Sagemaker

Sagemaker

I’m looking into AWS Sagemaker now in order to run some machine learning models. I’m working with a team of Data Scientists who are developing models and I need to get my head around how this works from an Engineering standpoint.

I’m doing some basic investigation on all of the different types of hosting and environments. It’s clear to me that most Data Scientists are working in Python. We aren’t a Python shop generally, we are Go and Node. That doesn’t matter too much since we are using AWS ECS and running containers for everything so we can run a Python container.

Apart from this there are a bunch of different frameworks for doing ML. Pytorch seems to be the modern frontrunner. Back a few years ago I was messing with Tensorflow, but that seems long-in-the-tooth now.

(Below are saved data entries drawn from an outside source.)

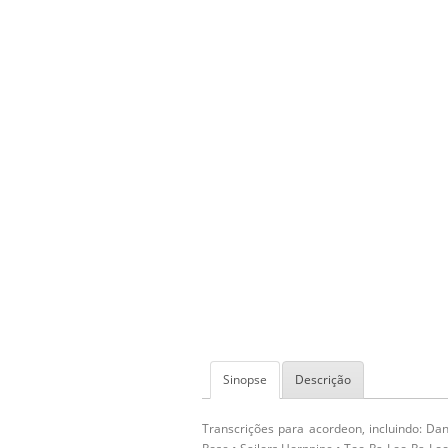
Sinopse
Descrição
Transcrições para acordeon, incluindo: Da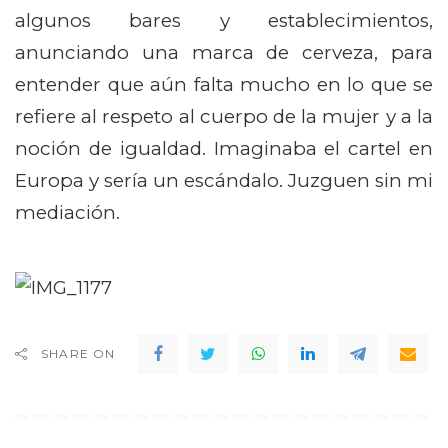
algunos bares y establecimientos,
anunciando una marca de cerveza, para
entender que aún falta mucho en lo que se
refiere al respeto al cuerpo de la mujer y a la
noción de igualdad. Imaginaba el cartel en
Europa y sería un escándalo. Juzguen sin mi
mediación.
SHARE ON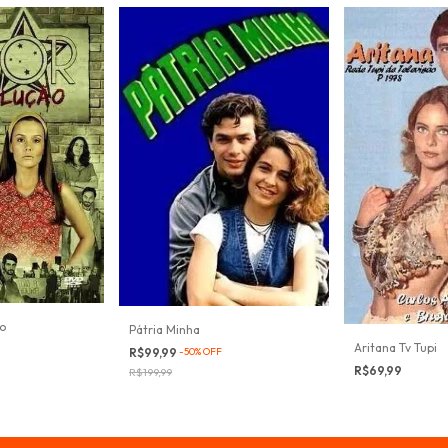
o
Pátria Minha
Aritana Tv Tupi
R$99,99
-
50
%
OFF
R$69,99
R$199,99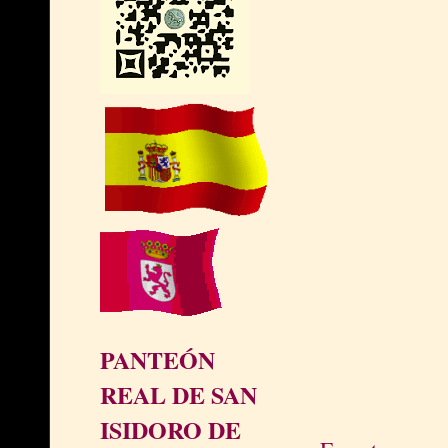
PANTEÓN
REAL DE SAN
ISIDORO DE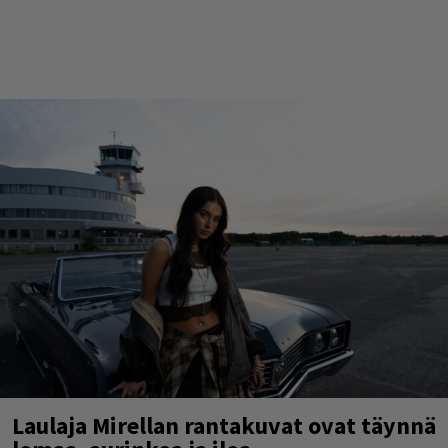
Laulaja Mirellan rantakuvat ovat täynnä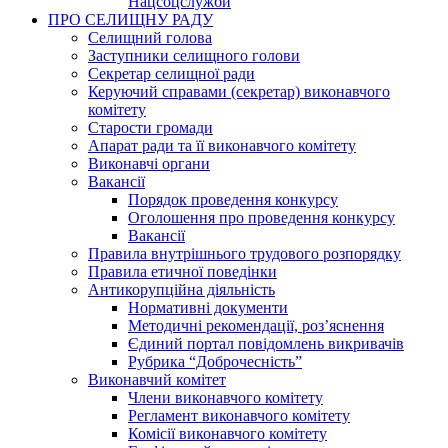
Нацсоцслужби
ПРО СЕЛИЩНУ РАДУ
Селищний голова
Заступники селищного голови
Секретар селищної ради
Керуючий справами (секретар) виконавчого
комітету
Старости громади
Апарат ради та її виконавчого комітету
Виконавчі органи
Вакансії
Порядок проведення конкурсу
Оголошення про проведення конкурсу
Вакансії
Правила внутрішнього трудового розпорядку
Правила етичної поведінки
Антикорупційна діяльність
Нормативні документи
Методичні рекомендації, роз’яснення
Єдиний портал повідомлень викривачів
Рубрика “Доброчесність”
Виконавчий комітет
Члени виконавчого комітету
Регламент виконавчого комітету
Комісії виконавчого комітету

Once we train a model then what? We need a way to set this stuff up in a production environment. AWS Sagemaker is designed for this, but the DS folks are working in Hex worksheets. Hex has some basic compatibility with Jupyter but with some extended attributes like SQL frames and input variables.

Yikes. So I’m going to try to get AWS Sagemaker Studio set up with an exported workbook and see what happens.

Sagemaker imports from Hex have some meta statements that aren’t directly in the Hex notebook. I’m working through this.

I have no idea where this is coming from, I can only imagine that Hex is adding this during export for compatibility.

I uploaded some .csv files and it picked them up in the code.

That’s a good start. I need to figure out how to get lightgbm installed here.